Given a group of agents, each with its real-valued initial opinion in a communication network, influences its neighborhood opinion and hence every other agent in the network. These time-evolving opinions of all agents are expected to converge to the same point (average of initial opinions in case of averaging problem) provided each agent assigns appropriate weights to their neighborhood information (i.e. weights are entries of a stochastic matrix A) and also the dynamically evolving network is strongly connected. The convergence rate of such a process is solely determined by powers of matrix A in case of time-invariant communication network. Having an aperiodic and irreducible Markov chain determining the system in such a case is enough to guarantee convergence of such consensus algorithms. In order to have both agreement and averaging problem interleaved on an equal-neighbor, bidirectional graph, they proposed to run the agreement algorithm in parallel with two different initial opinions of every agent, one with scaled initial opinion by cardinality of the local neighborhood of each agent and other only depending on the latter condition of cardinality. The worst convergence time of such algorithm was shown to be O(n^3.

However, in case of dynamically evolving topology, the agreement or consensus algorithm is not polynomially bound as proved by Cao, Morse and Anderson. Olshevsky and Tsitsiklis in 2006  provided a remedy to such existing problem by proposing a “load-balancing algorithm” where agents share their initial load (or opinion) with their neighbors and try to equalize their respective loads (or opinions).
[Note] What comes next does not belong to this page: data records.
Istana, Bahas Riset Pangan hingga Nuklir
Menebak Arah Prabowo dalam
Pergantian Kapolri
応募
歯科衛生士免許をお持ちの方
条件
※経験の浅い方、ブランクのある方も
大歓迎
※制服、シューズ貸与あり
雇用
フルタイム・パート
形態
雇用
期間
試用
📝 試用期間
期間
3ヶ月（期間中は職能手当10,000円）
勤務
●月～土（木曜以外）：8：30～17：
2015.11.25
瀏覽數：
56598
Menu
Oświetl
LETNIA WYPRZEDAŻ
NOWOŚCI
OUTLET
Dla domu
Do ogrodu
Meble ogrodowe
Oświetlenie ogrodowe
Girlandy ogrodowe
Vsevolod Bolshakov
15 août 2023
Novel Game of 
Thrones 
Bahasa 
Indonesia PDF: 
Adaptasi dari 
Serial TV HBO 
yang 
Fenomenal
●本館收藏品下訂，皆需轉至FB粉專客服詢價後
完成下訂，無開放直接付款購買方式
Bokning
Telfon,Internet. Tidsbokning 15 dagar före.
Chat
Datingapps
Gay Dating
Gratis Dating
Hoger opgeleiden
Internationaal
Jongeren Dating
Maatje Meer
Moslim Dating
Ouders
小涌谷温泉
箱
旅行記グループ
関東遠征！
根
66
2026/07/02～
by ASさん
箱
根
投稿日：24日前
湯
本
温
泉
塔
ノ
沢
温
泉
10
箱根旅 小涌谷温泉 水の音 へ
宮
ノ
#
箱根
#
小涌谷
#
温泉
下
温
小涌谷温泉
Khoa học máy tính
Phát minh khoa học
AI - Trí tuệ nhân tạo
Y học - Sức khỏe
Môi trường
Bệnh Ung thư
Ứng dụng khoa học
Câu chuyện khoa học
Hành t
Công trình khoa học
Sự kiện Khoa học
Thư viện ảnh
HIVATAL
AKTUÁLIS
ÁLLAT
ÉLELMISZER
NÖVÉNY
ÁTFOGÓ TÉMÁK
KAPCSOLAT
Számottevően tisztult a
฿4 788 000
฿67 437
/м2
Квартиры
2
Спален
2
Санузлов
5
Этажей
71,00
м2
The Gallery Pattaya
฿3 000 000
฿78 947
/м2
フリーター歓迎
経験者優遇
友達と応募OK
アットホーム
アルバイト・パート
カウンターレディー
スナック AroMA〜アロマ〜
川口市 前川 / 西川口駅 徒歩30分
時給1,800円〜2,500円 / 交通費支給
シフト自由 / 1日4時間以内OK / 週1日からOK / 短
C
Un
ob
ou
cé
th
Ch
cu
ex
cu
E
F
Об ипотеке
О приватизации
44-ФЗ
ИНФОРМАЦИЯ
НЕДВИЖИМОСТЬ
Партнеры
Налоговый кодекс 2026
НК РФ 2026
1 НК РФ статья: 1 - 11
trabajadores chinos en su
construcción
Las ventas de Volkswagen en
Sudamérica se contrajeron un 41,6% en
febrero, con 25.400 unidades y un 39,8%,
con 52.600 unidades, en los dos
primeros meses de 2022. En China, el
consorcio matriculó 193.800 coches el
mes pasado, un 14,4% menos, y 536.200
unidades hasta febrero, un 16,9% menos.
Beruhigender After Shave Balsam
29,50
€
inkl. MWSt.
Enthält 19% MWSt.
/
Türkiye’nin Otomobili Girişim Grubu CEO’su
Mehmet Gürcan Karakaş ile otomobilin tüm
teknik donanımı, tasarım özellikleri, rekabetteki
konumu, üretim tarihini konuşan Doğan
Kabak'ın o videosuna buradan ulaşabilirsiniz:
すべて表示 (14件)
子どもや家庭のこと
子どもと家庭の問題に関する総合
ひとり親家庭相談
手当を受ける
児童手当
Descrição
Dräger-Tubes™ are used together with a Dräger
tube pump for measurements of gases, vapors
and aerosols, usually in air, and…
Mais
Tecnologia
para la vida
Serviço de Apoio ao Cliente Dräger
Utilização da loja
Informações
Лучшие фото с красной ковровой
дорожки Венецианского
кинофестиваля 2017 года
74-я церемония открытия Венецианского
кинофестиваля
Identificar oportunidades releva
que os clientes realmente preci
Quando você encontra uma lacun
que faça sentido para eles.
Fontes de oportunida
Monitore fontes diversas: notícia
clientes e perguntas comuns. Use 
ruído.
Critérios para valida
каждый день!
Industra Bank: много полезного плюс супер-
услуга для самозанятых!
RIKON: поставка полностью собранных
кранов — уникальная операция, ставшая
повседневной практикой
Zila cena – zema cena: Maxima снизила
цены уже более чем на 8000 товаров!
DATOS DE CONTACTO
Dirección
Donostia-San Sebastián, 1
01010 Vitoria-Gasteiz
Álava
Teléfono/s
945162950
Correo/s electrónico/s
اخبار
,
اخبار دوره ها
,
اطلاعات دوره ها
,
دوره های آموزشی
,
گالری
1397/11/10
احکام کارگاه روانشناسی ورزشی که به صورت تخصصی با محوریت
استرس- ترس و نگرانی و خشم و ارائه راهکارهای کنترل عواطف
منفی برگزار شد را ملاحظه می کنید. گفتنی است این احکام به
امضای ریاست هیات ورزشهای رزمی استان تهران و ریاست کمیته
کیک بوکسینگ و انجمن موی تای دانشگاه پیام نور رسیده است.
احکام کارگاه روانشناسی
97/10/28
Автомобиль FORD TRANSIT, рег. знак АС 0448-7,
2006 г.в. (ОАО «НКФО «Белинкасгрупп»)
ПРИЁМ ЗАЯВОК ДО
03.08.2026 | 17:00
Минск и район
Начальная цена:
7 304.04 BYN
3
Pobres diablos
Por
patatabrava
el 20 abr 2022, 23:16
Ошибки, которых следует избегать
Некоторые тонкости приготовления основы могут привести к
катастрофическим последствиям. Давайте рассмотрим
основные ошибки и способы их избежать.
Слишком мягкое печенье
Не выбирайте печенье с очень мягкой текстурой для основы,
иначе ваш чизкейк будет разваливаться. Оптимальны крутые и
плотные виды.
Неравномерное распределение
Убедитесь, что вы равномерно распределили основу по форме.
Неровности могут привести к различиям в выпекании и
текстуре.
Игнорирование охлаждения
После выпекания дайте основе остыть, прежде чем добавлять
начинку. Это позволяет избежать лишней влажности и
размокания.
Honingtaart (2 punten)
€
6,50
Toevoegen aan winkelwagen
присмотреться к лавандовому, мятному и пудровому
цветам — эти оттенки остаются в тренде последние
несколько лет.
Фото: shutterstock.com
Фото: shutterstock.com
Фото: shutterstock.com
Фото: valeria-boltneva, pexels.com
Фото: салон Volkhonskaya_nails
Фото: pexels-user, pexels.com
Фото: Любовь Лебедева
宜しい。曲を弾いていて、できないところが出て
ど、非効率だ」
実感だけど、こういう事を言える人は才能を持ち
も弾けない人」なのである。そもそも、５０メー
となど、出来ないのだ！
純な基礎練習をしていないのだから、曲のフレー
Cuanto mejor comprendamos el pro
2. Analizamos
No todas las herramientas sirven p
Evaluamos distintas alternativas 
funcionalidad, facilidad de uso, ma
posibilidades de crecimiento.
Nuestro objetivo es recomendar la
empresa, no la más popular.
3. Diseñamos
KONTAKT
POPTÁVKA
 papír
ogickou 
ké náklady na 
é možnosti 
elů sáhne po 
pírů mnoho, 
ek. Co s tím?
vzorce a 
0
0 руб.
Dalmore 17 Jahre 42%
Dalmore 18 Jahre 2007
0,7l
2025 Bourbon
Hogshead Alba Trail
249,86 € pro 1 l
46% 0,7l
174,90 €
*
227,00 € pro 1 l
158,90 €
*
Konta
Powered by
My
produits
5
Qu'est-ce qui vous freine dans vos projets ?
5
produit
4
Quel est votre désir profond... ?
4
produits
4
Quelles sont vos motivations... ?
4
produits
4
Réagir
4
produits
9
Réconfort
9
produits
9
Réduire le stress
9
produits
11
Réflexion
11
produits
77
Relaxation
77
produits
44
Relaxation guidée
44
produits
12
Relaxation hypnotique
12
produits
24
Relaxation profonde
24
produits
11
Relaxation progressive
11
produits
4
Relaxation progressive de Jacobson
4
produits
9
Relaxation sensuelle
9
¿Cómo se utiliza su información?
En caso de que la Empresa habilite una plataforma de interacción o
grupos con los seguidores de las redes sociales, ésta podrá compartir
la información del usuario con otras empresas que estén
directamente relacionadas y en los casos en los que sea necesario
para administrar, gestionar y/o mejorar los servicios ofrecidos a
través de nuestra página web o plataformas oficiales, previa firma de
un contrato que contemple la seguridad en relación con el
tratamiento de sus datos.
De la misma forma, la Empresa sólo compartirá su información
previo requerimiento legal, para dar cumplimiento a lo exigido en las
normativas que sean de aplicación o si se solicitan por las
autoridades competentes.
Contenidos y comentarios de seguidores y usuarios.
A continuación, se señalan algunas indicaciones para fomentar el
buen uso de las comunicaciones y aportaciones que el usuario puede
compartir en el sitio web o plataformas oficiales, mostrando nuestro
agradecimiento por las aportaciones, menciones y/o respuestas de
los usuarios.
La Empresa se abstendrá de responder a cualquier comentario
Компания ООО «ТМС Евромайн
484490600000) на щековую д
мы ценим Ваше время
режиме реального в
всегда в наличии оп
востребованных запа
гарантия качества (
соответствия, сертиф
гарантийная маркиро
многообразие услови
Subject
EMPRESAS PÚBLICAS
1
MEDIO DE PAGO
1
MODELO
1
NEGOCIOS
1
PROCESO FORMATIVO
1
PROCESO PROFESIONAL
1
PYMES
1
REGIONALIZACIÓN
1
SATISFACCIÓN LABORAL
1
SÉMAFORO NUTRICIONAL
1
Such an algorithm possess a polynomial bound on its convergence rate leading to a favorable performance.

Synergy and redundancy

There has been a bit of discussion about how to define synergy and redundancy in the information carried by set of random variables X1, X2, … Xn about a random variable Y.  Now V. Griffith and C. Koch have entered the debate with another measure which has several attractive features.  The surprising result is that a set of variables can be both synergistic and redundant.  This seems counterintuitive, but it makes sense as part of the information about Y could be carried synergistically, and another part redundantly in the set {Xi}.  The definition is fairly intuitive: Define a variable Y* which has minimal entropy among all variables Z dependent on Y,  such that I(Xi : Y) = I(Xi : Z) for all i.  Synergy is now the difference between the mutual information I(X1, X2, … Xn : Y) and the variable I(X1, X2, … Xn : Y*).  Redundancy can also be defined in a related way. Unfortunately, the fact that we need to minimize entropy means that analytical expressions for the synergy may be difficult to obtain.